Samukawa Takuya, Matsumoto Koichiro, Tsukuya Go, Koriyama Chihaya, Fukuyama Satoru, Uchida Akifumi, Mizuno Keiko, Miyahara Hironori, Kiyohara Yutaka, Ninomiya Toshiharu, Inoue Hiromasa
Department of Pulmonary Medicine, Graduate School of Medical and Dental Sciences, Kagoshima University, Kagoshima.
Research Institute for Diseases of the Chest, Graduate School of Medical Sciences, Kyushu University, Fukuoka.
Int J Chron Obstruct Pulmon Dis. 2017 May 15;12:1469-1481. doi: 10.2147/COPD.S130453. eCollection 2017.
The use of a simple screening questionnaire to detect persistent airflow obstruction (AO) in COPD may facilitate the early, accurate diagnosis of COPD in general practice settings.
This study developed an original persistent AO questionnaire for screening individuals with COPD in a general Japanese population.

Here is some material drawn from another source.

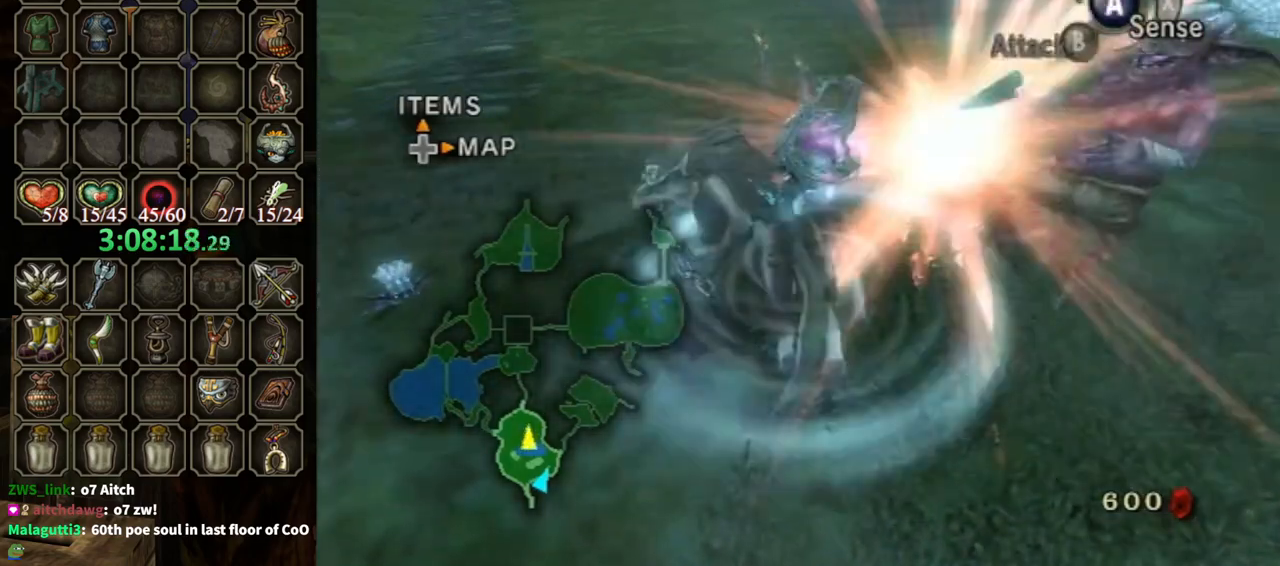
{"buttons": [], "left_stick": "center", "right_stick": "center", "events": [[33, "B", "down"], [100, "B", "up"]]}
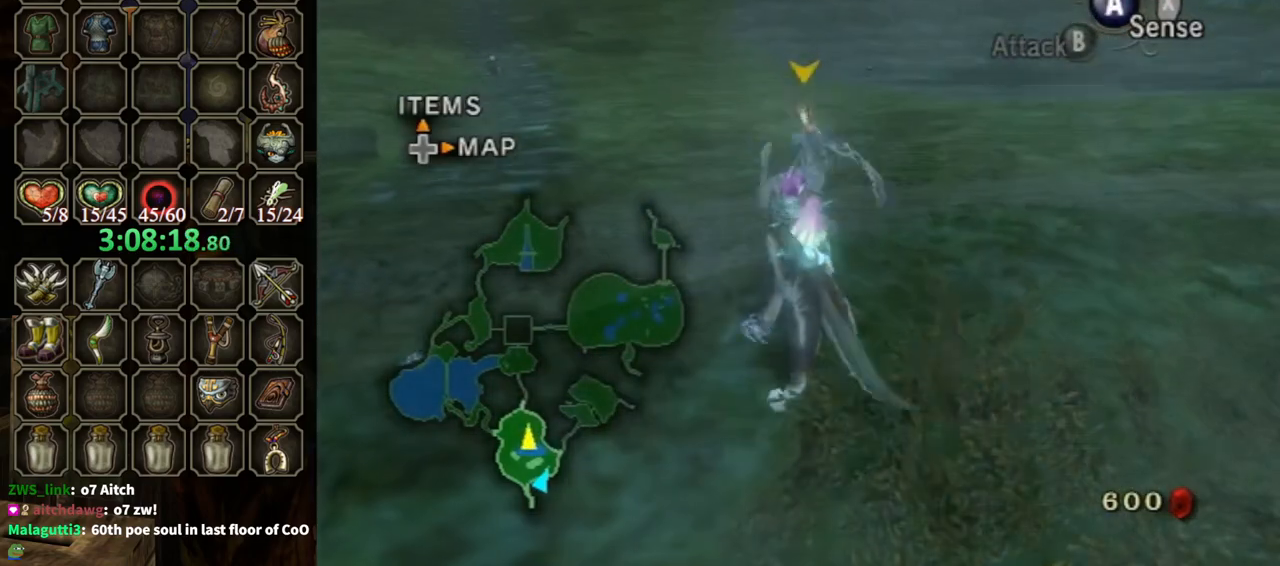
{"buttons": [], "left_stick": "center", "right_stick": "center", "events": []}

A working group was established to generate initial draft questionnaire items about COPD. Eligible subjects aged 40 and older living in Japan were solicited to participate in a health checkup from 2014 to 2015. In study I, 2,338 subjects who fully completed the initial draft questionnaire and who had valid spirometry measurements were statistically analyzed to determine the final questionnaire items as a COPD screening questionnaire (COPD-Q). Persistent AO was defined as a post-bronchodilator FEV/FVC <0.70. In study II, the working group analyzed the weighted scores for individual items and established a cutoff point for the COPD-Q based on the data of 2,066 subjects in the Hisayama study. Receiver operating characteristic (ROC) curves were used to examine the ability of the COPD-Q to discriminate between subjects with and without AO.
The five-item COPD-Q was established based on 19 initial draft items in study I and the weighted scores of individual items. The overall area under the ROC curve for the COPD-Q was 0.796 (95% confidence interval, 0.707-0.788). A cutoff of 4 points resulted in a sensitivity of 71.0% and a specificity of 70.1%. The positive predictive value was 10.8%, and the negative predictive value was 97.9%. The crude odds ratio of the COPD-Q for AO was 5.8.
The five-item COPD-Q is a useful questionnaire for diagnosing persistent AO in a general Japanese population and is expected to be an effective first-stage screening tool for detecting COPD.
使用简单的筛查问卷来检测慢性阻塞性肺疾病(COPD)中的持续性气流受限(AO),可能有助于在基层医疗环境中对COPD进行早期、准确的诊断。
本研究开发了一种原创的持续性AO问卷,用于在日本普通人群中筛查COPD患者。
成立了一个工作组来生成关于COPD的初始问卷项目草案。邀请居住在日本的40岁及以上符合条件的受试者参加2014年至2015年的健康检查。在研究I中,对2338名完全完成初始问卷草案且肺功能测定结果有效的受试者进行统计分析,以确定作为COPD筛查问卷(COPD-Q)的最终问卷项目。持续性AO定义为支气管扩张剂后FEV/FVC<0.70。在研究II中,工作组分析了各个项目的加权分数,并根据久山研究中2066名受试者的数据确定了COPD-Q的临界值。采用受试者操作特征(ROC)曲线来检验COPD-Q区分有和无AO受试者的能力。
基于研究I中的19个初始问卷项目草案和各个项目的加权分数,确定了五项COPD-Q。COPD-Q的ROC曲线下总面积为0.796(95%置信区间,0.707-0.788)。临界值为4分时,敏感性为71.0%,特异性为70.1%。阳性预测值为10.8%,阴性预测值为97.9%。COPD-Q对AO的粗比值比为5.8。
五项COPD-Q是用于诊断日本普通人群中持续性AO的有用问卷,有望成为检测COPD的有效一级筛查工具。